*Work instruction*: Copy the lines below word for word, skipping any image.

*Stored data*:
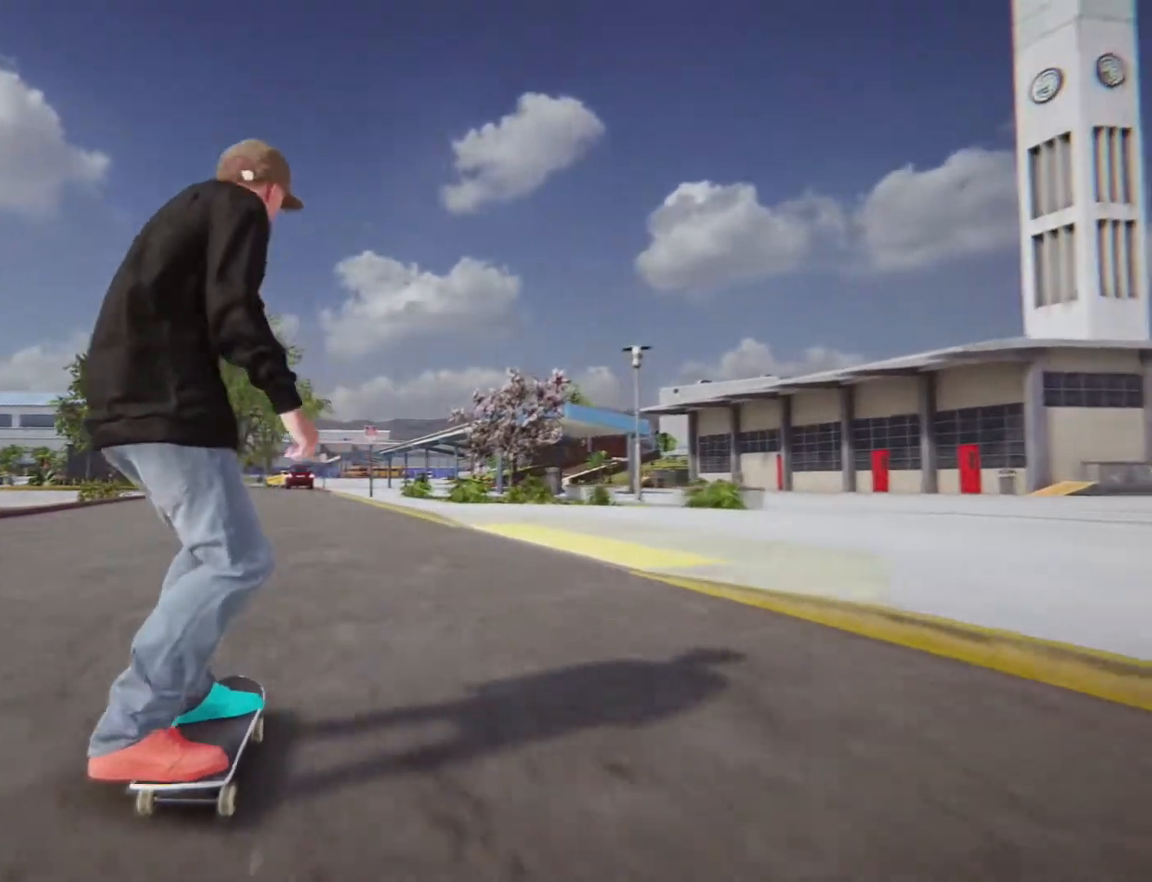
{"buttons": [], "left_stick": "center", "right_stick": "center", "events": [[233, "left_stick", "left"], [233, "right_stick", "down-right"], [333, "left_stick", "down-left"], [400, "right_stick", "center"], [467, "left_stick", "center"]]}
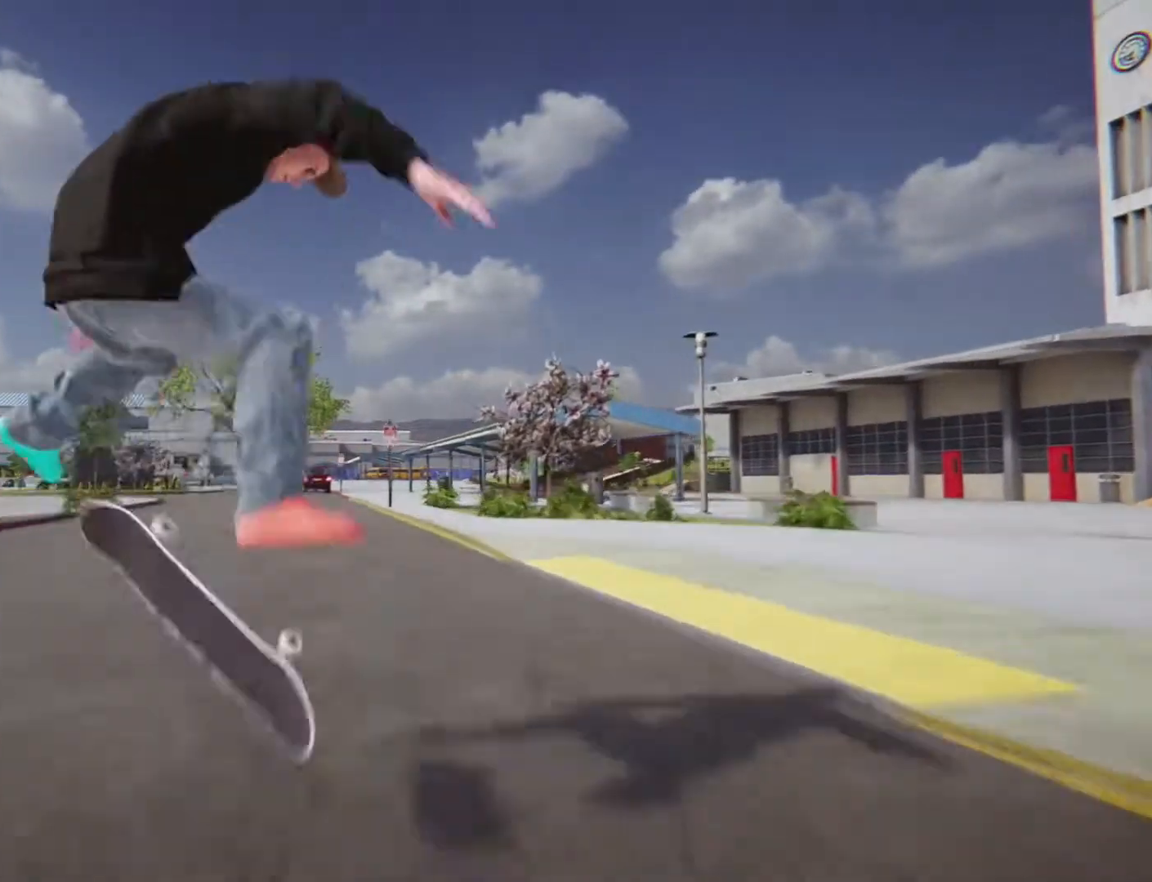
{"buttons": [], "left_stick": "center", "right_stick": "center", "events": []}
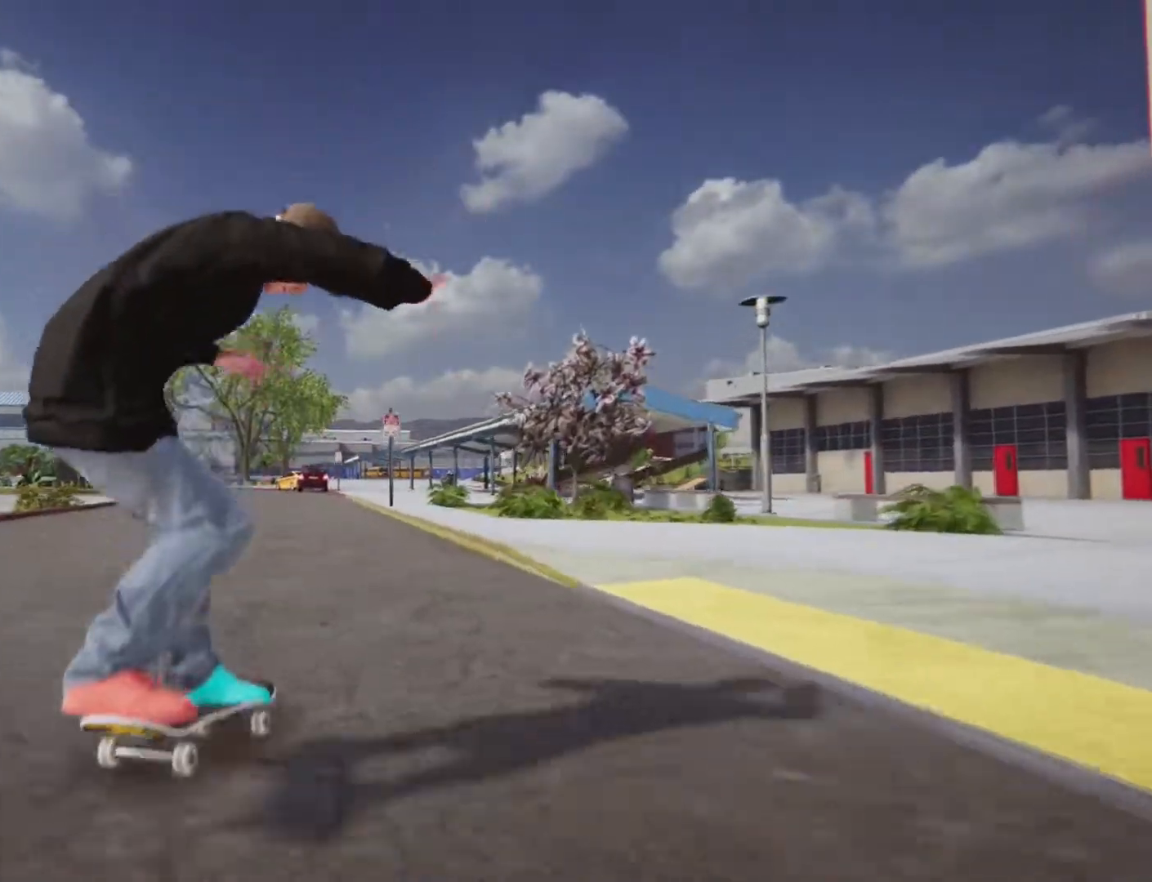
{"buttons": ["CROSS"], "left_stick": "left", "right_stick": "center", "events": [[383, "CROSS", "down"], [450, "left_stick", "left"]]}
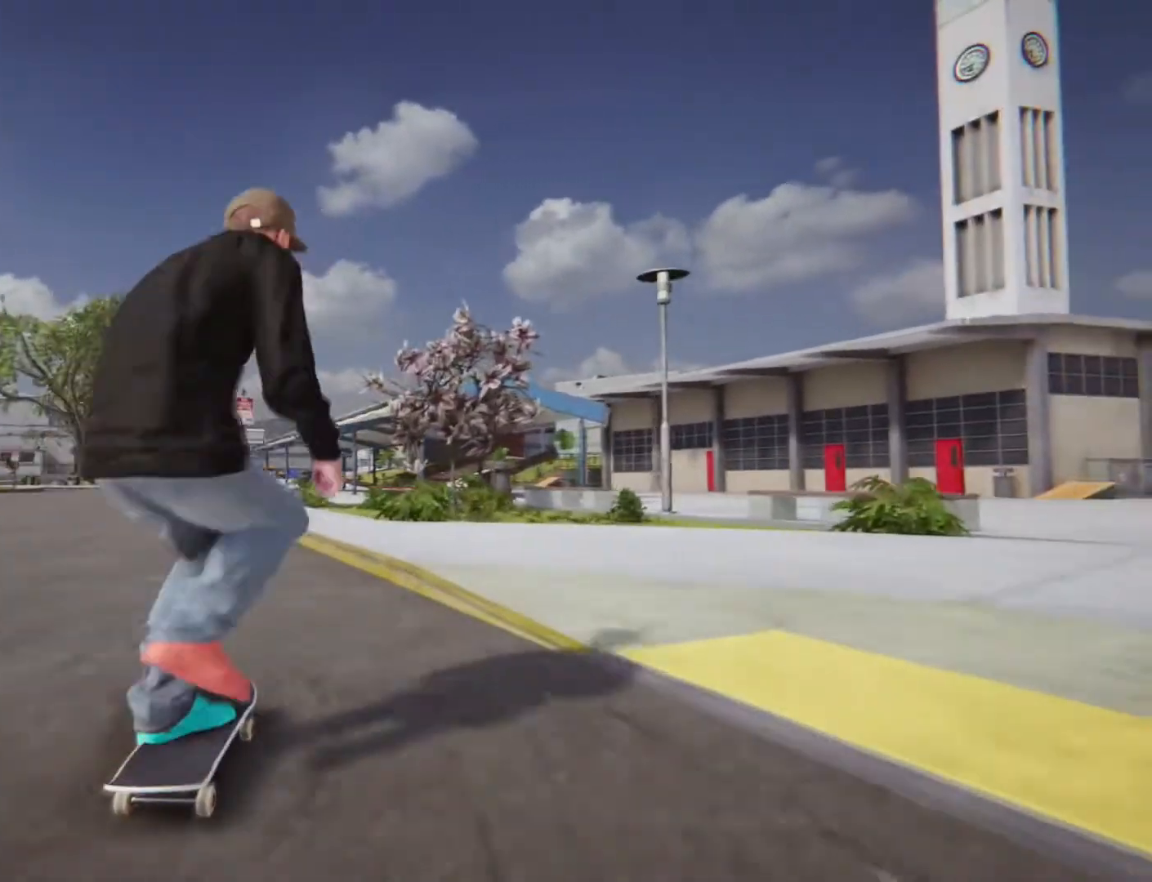
{"buttons": ["CROSS"], "left_stick": "left", "right_stick": "center", "events": []}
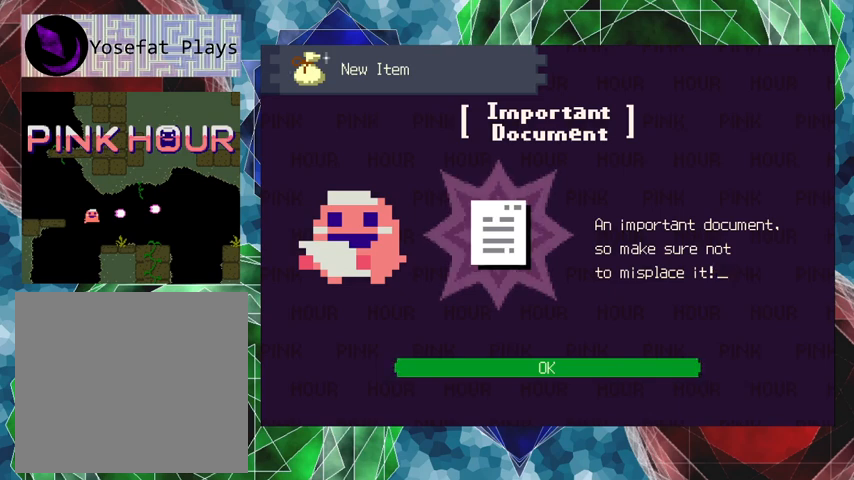
Gameplay with a controller (Nintendo layout); each line is a JSON object with the inputs held at the frame after it. "events" lists button and stick changes between this image and that frame as [ms after this image, input, new state], when the widget could be followed in between. Not read: L3 R3 right_stick.
{"buttons": [], "left_stick": "center", "events": [[33, "B", "down"], [200, "B", "up"]]}
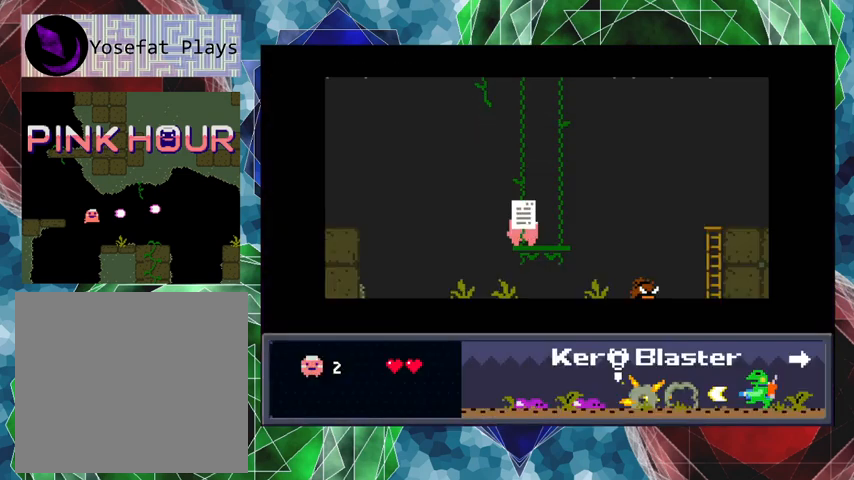
{"buttons": [], "left_stick": "center", "events": []}
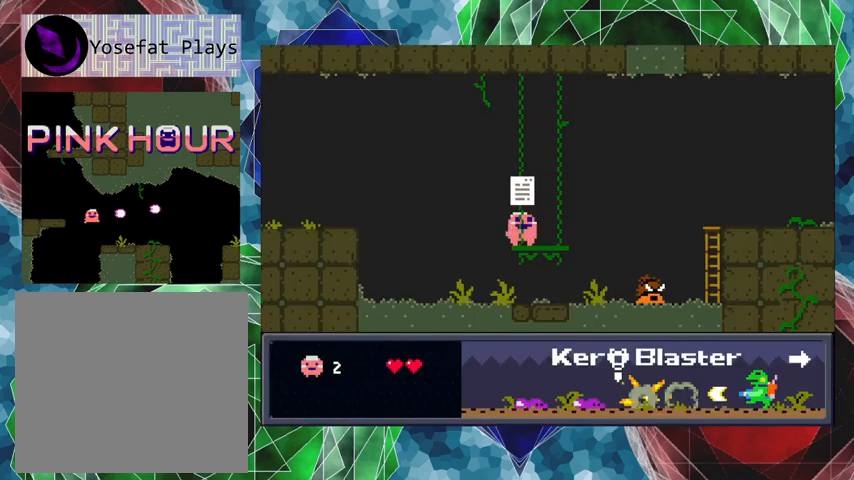
{"buttons": [], "left_stick": "center", "events": []}
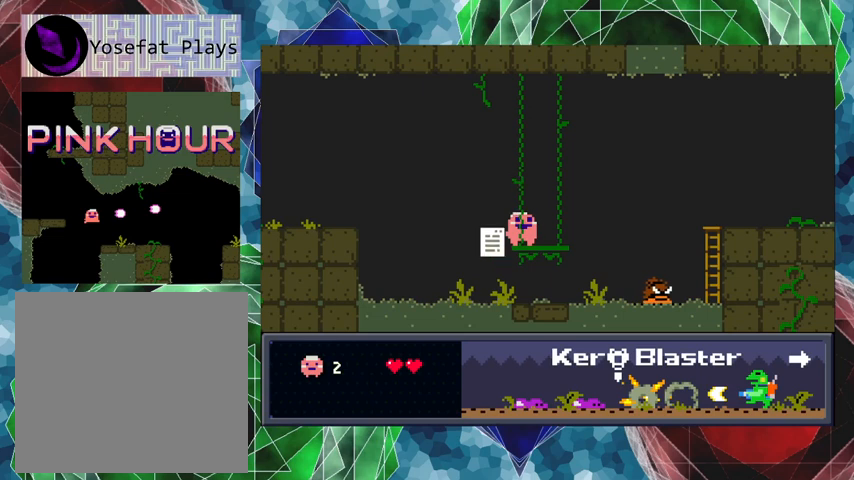
{"buttons": [], "left_stick": "center", "events": []}
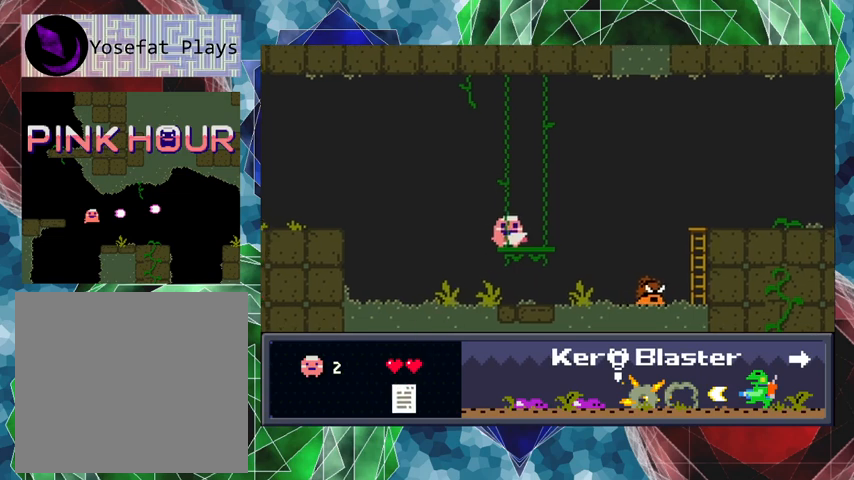
{"buttons": [], "left_stick": "center", "events": []}
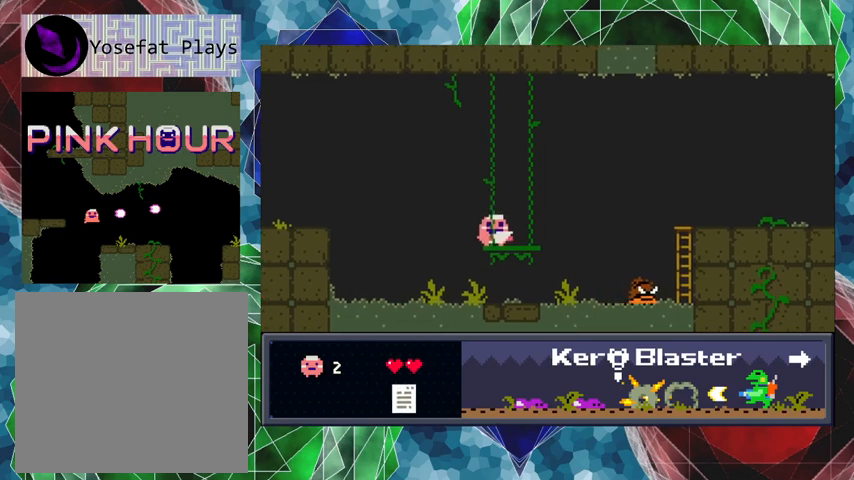
{"buttons": [], "left_stick": "center", "events": [[167, "DPAD_RIGHT", "down"], [367, "DPAD_RIGHT", "up"]]}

*Output below*:
{"buttons": [], "left_stick": "center", "right_stick": "center", "events": [[233, "left_stick", "left"], [233, "right_stick", "down-right"], [333, "left_stick", "down-left"], [400, "right_stick", "center"], [467, "left_stick", "center"]]}
{"buttons": [], "left_stick": "center", "right_stick": "center", "events": []}
{"buttons": ["CROSS"], "left_stick": "left", "right_stick": "center", "events": [[383, "CROSS", "down"], [450, "left_stick", "left"]]}
{"buttons": ["CROSS"], "left_stick": "left", "right_stick": "center", "events": []}
Gameplay with a controller (Nintendo layout); each line is a JSON object with the inputs held at the frame after it. "events" lists button and stick changes between this image and that frame as [ms after this image, input, new state], when the widget could be followed in between. Not read: L3 R3 right_stick.
{"buttons": [], "left_stick": "center", "events": [[33, "B", "down"], [200, "B", "up"]]}
{"buttons": [], "left_stick": "center", "events": []}
{"buttons": [], "left_stick": "center", "events": []}
{"buttons": [], "left_stick": "center", "events": []}
{"buttons": [], "left_stick": "center", "events": []}
{"buttons": [], "left_stick": "center", "events": [[167, "DPAD_RIGHT", "down"], [367, "DPAD_RIGHT", "up"]]}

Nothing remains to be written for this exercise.